Modernitas dan Anti Kebebasan Individu
Munculnya pandangan sebagaimana disebutkan di atas cerminan dari geliat modernitas yang telah merasuki segala bidang. Modernitas adalah sebuah proyek intelektualitas yang berusaha memahami realitas dalam konsep permodelan, sebagai menifestasi hukum keteraturan dan kekelan energi, yang diperoleh melalui observasi objektif. Menurut Lyotard modernitas adalah proyek intelektualitas dalan sejarah dan kebudayaan barat yang mencari kesatuan di bawah bimbingan suatu Ide pokok, yang terarah kepada kemajuan. Era modern ditandai dengan manusia tidak lagi menjelaskan fenomena alam secara mistis melainkah secara naturalis . Eksplanasi naturalis dirintis oleh kaum filsuf Yunani, sedangkan prinsip keteraturan dan hukum-hukum kekekalan telah muncul sejak era Newton, yang memandangan bahwa alam semesta adalah sebuah mesin raksasa yang bergerak secara teratus berdasarkan hukum-hukum yang bersifat mutlak..

Pada awalnya konsep demikian hanya diterapkan pada ilmu pengetahuan alam karena banyak teori-teori maupun permodelan untuk menjelaskan fenomena alam dapat tampaknya dapat memperoleh kesepakatan universal.

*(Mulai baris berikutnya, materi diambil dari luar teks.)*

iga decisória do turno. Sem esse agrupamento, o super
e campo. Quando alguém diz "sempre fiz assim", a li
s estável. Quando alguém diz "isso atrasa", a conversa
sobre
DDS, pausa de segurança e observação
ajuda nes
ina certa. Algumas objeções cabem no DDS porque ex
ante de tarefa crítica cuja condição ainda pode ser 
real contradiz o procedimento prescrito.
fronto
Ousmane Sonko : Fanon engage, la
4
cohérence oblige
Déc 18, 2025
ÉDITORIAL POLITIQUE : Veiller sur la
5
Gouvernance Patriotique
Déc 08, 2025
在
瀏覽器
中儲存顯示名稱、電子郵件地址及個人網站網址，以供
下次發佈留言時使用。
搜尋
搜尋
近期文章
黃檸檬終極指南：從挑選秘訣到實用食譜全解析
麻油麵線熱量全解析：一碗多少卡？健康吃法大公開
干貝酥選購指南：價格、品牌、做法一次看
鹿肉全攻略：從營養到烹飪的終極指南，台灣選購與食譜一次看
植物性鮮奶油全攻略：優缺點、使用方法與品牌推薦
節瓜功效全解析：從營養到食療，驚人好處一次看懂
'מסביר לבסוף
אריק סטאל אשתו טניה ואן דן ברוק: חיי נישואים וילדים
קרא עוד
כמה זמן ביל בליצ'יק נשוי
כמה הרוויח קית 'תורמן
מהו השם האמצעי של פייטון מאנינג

Bahwa setiap benda yang dilemparkan ke atas akan kembali jatuh ke bawah, benda yang jatuh pasti akan menimbulkan bunyi. Hukum alam adalah sebuah pernyataan jika suatu peristiwa terjadi yang lain akan menyusul . Teori mekanika Newton secara meyakinkan mampu menjelaskan setiap fenomena gerak dari benda-benda di alam. Demikian halnya dengan hukum termodinamika atau hukum fisika lainnya sepertinya dapat diterapkan menjelaskan berbagai kejadian dalam yang terjadi dalam kehidupan sehari-hari.

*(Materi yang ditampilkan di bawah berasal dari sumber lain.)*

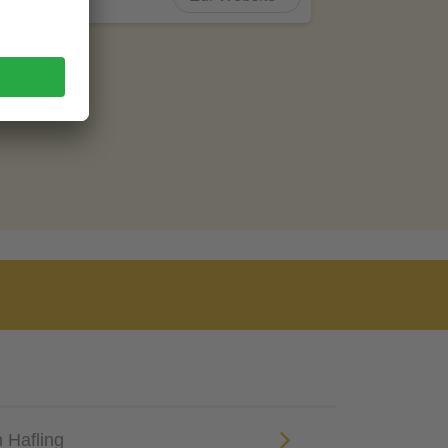
 Hafling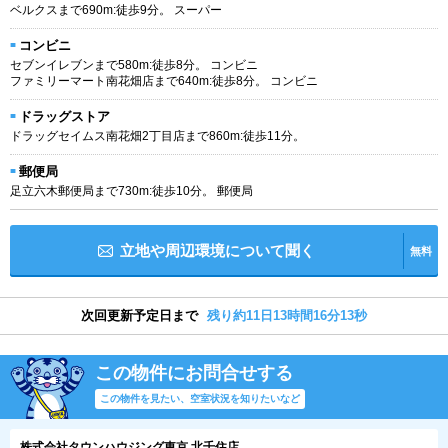
ベルクスまで690m:徒歩9分。 スーパー
コンビニ
セブンイレブンまで580m:徒歩8分。 コンビニ
ファミリーマート南花畑店まで640m:徒歩8分。 コンビニ
ドラッグストア
ドラッグセイムス南花畑2丁目店まで860m:徒歩11分。
郵便局
足立六木郵便局まで730m:徒歩10分。 郵便局
立地や周辺環境について聞く
無料
次回更新予定日まで
残り約11日13時間16分12秒
この物件にお問合せする
この物件を見たい、空室状況を知りたいなど
株式会社タウンハウジング東京 北千住店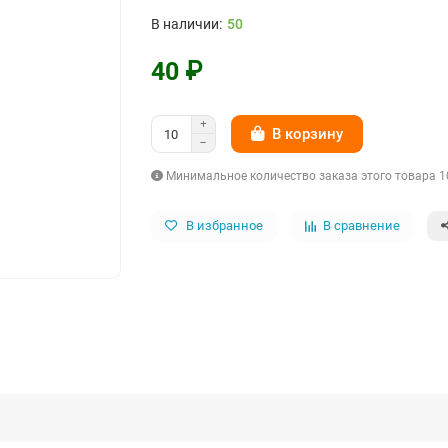
50
40 ₽
В корзину
Минимальное количество заказа этого товара 1
В избранное
В сравнение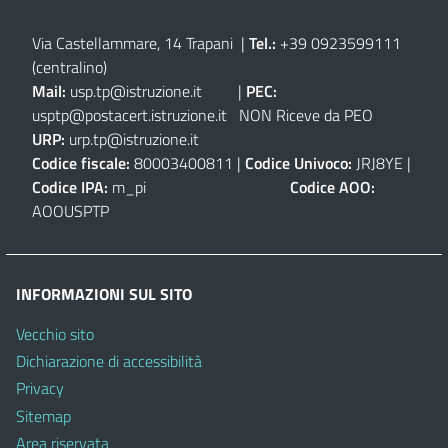
Via Castellammare, 14 Trapani
|
Tel.:
+39 0923599111
(centralino)
Mail:
usp.tp@istruzione.it
|
PEC:
usptp@postacert.istruzione.it
NON Riceve da PEO
URP:
urp.tp@istruzione.it
Codice fiscale:
80003400811 |
Codice Univoco:
JRJ8YE |
Codice IPA:
m_pi
Codice AOO:
AOOUSPTP
INFORMAZIONI SUL SITO
Vecchio sito
Dichiarazione di accessibilità
Privacy
Sitemap
Area riservata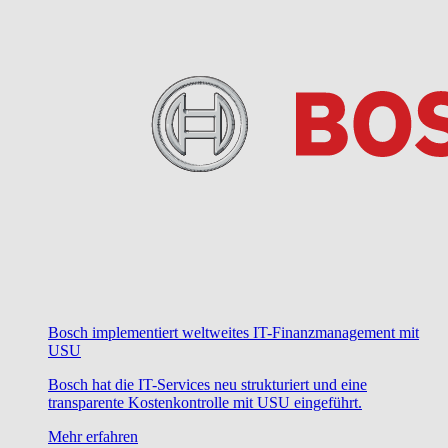
Bosch implementiert weltweites IT-Finanzmanagement mit
USU
Bosch hat die IT-Services neu strukturiert und eine
transparente Kostenkontrolle mit USU eingeführt.
Mehr erfahren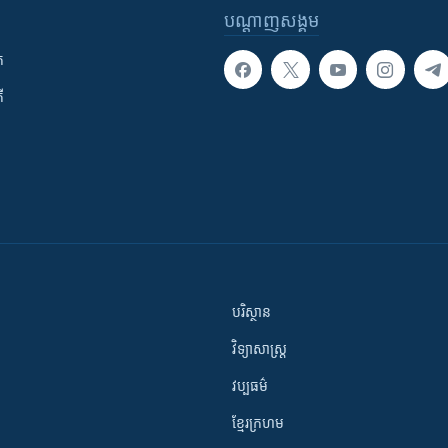
បណ្តាញ​សង្គម
ក
ី
បរិស្ថាន
វិទ្យាសាស្រ្ត
វប្បធម៌
ខ្មែរក្រហម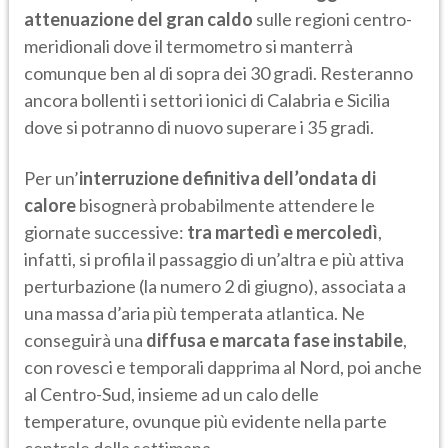
attenuazione del gran caldo
sulle regioni centro-
meridionali dove il termometro si manterrà
comunque ben al di sopra dei 30 gradi. Resteranno
ancora bollenti i settori ionici di Calabria e Sicilia
dove si potranno di nuovo superare i 35 gradi.
Per un’
interruzione definitiva dell’ondata di
calore
bisognerà probabilmente attendere le
giornate successive:
tra martedì e mercoledì
,
infatti, si profila il passaggio di un’altra e più attiva
perturbazione (la numero 2 di giugno), associata a
una massa d’aria più temperata atlantica. Ne
conseguirà una
diffusa e marcata fase instabile
,
con rovesci e temporali dapprima al Nord, poi anche
al Centro-Sud, insieme ad un calo delle
temperature, ovunque più evidente nella parte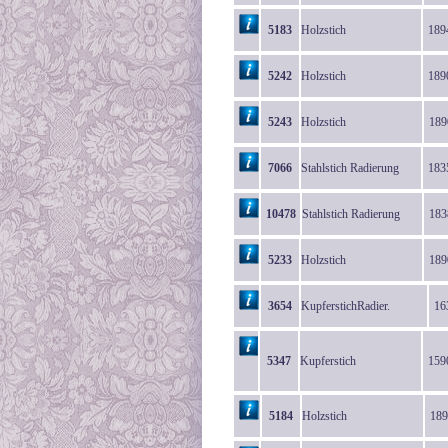
5183
Holzstich
189
5242
Holzstich
189
5243
Holzstich
189
7066
Stahlstich Radierung
183
10478
Stahlstich Radierung
183
5233
Holzstich
189
3654
KupferstichRadier.
16
5347
Kupferstich
159
5184
Holzstich
189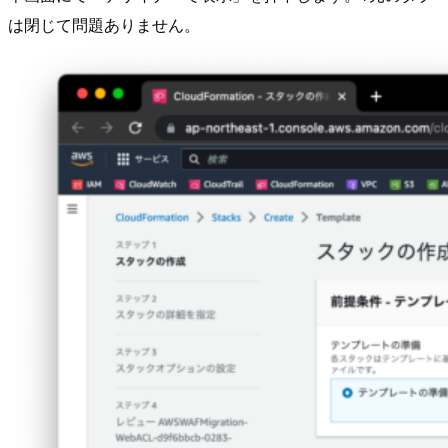
は閉じて問題ありません。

Namun karena hubungan sebab-akibat begitu nyata dan jelas pada fenomena alam ternyata juga turut mengairahkan para kaum intelektual di bidang sosial, serta mulai mengadobsi anggapan bahwa ilmu sejarah, perilaku manusia, dan ekonomi juga memiliki hukum yang bersifat alamiah. Obsesi ini mendorong peristiwa sosial harus dijelaskan dalam sebuah model hubungan sebab akibat yang disusun melalui observasi. Agust Comte menyarankan agar ilmu sosial mengikuti metodologi positivisme yakni, menerapkan observasi objektif dalam menjelaskan kejadian sosial. Demikian juga dengan Adam Smith yang memiliki visi untuk mendirikan hukum alamiah yang bersifat tetap dan mutlak dalam hubungan ekonomi.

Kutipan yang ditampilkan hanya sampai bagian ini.